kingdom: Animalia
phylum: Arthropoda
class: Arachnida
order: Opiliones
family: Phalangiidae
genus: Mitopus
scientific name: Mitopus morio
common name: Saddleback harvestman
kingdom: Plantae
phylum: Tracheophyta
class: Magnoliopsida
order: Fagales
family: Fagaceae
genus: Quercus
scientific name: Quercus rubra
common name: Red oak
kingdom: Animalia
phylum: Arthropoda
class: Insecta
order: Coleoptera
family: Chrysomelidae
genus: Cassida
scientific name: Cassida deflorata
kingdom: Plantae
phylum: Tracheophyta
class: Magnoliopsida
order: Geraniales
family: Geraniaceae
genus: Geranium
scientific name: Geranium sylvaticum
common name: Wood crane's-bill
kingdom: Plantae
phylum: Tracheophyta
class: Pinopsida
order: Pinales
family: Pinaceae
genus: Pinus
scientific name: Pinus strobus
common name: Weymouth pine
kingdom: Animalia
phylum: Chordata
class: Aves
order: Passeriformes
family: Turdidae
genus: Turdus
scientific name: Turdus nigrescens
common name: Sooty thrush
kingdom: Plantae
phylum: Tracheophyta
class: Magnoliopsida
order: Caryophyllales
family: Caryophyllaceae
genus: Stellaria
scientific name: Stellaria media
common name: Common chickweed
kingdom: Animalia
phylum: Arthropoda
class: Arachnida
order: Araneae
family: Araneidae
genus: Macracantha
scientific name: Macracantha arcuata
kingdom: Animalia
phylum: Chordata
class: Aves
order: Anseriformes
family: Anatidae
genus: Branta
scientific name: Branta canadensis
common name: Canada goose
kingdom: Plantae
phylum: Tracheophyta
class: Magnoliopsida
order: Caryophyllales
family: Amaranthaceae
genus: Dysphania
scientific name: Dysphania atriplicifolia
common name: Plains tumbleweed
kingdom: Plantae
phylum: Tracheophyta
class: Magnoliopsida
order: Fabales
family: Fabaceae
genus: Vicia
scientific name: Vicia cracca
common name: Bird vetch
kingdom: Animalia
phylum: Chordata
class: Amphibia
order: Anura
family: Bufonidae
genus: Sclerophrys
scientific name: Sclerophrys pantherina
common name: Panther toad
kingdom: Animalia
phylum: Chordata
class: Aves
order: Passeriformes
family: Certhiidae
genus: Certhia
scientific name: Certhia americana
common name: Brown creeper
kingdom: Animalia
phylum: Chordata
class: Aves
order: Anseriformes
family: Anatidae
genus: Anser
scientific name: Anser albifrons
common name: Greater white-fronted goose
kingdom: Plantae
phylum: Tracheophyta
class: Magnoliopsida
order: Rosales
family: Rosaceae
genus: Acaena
——
Problem to solve - Could you render every line of the items above as a single numbered list, leaving out any blank lines?

Task output -
1. kingdom: Animalia
2. phylum: Arthropoda
3. class: Arachnida
4. order: Opiliones
5. family: Phalangiidae
6. genus: Mitopus
7. scientific name: Mitopus morio
8. common name: Saddleback harvestman
9. kingdom: Plantae
10. phylum: Tracheophyta
11. class: Magnoliopsida
12. order: Fagales
13. family: Fagaceae
14. genus: Quercus
15. scientific name: Quercus rubra
16. common name: Red oak
17. kingdom: Animalia
18. phylum: Arthropoda
19. class: Insecta
20. order: Coleoptera
21. family: Chrysomelidae
22. genus: Cassida
23. scientific name: Cassida deflorata
24. kingdom: Plantae
25. phylum: Tracheophyta
26. class: Magnoliopsida
27. order: Geraniales
28. family: Geraniaceae
29. genus: Geranium
30. scientific name: Geranium sylvaticum
31. common name: Wood crane's-bill
32. kingdom: Plantae
33. phylum: Tracheophyta
34. class: Pinopsida
35. order: Pinales
36. family: Pinaceae
37. genus: Pinus
38. scientific name: Pinus strobus
39. common name: Weymouth pine
40. kingdom: Animalia
41. phylum: Chordata
42. class: Aves
43. order: Passeriformes
44. family: Turdidae
45. genus: Turdus
46. scientific name: Turdus nigrescens
47. common name: Sooty thrush
48. kingdom: Plantae
49. phylum: Tracheophyta
50. class: Magnoliopsida
51. order: Caryophyllales
52. family: Caryophyllaceae
53. genus: Stellaria
54. scientific name: Stellaria media
55. common name: Common chickweed
56. kingdom: Animalia
57. phylum: Arthropoda
58. class: Arachnida
59. order: Araneae
60. family: Araneidae
61. genus: Macracantha
62. scientific name: Macracantha arcuata
63. kingdom: Animalia
64. phylum: Chordata
65. class: Aves
66. order: Anseriformes
67. family: Anatidae
68. genus: Branta
69. scientific name: Branta canadensis
70. common name: Canada goose
71. kingdom: Plantae
72. phylum: Tracheophyta
73. class: Magnoliopsida
74. order: Caryophyllales
75. family: Amaranthaceae
76. genus: Dysphania
77. scientific name: Dysphania atriplicifolia
78. common name: Plains tumbleweed
79. kingdom: Plantae
80. phylum: Tracheophyta
81. class: Magnoliopsida
82. order: Fabales
83. family: Fabaceae
84. genus: Vicia
85. scientific name: Vicia cracca
86. common name: Bird vetch
87. kingdom: Animalia
88. phylum: Chordata
89. class: Amphibia
90. order: Anura
91. family: Bufonidae
92. genus: Sclerophrys
93. scientific name: Sclerophrys pantherina
94. common name: Panther toad
95. kingdom: Animalia
96. phylum: Chordata
97. class: Aves
98. order: Passeriformes
99. family: Certhiidae
100. genus: Certhia
101. scientific name: Certhia americana
102. common name: Brown creeper
103. kingdom: Animalia
104. phylum: Chordata
105. class: Aves
106. order: Anseriformes
107. family: Anatidae
108. genus: Anser
109. scientific name: Anser albifrons
110. common name: Greater white-fronted goose
111. kingdom: Plantae
112. phylum: Tracheophyta
113. class: Magnoliopsida
114. order: Rosales
115. family: Rosaceae
116. genus: Acaena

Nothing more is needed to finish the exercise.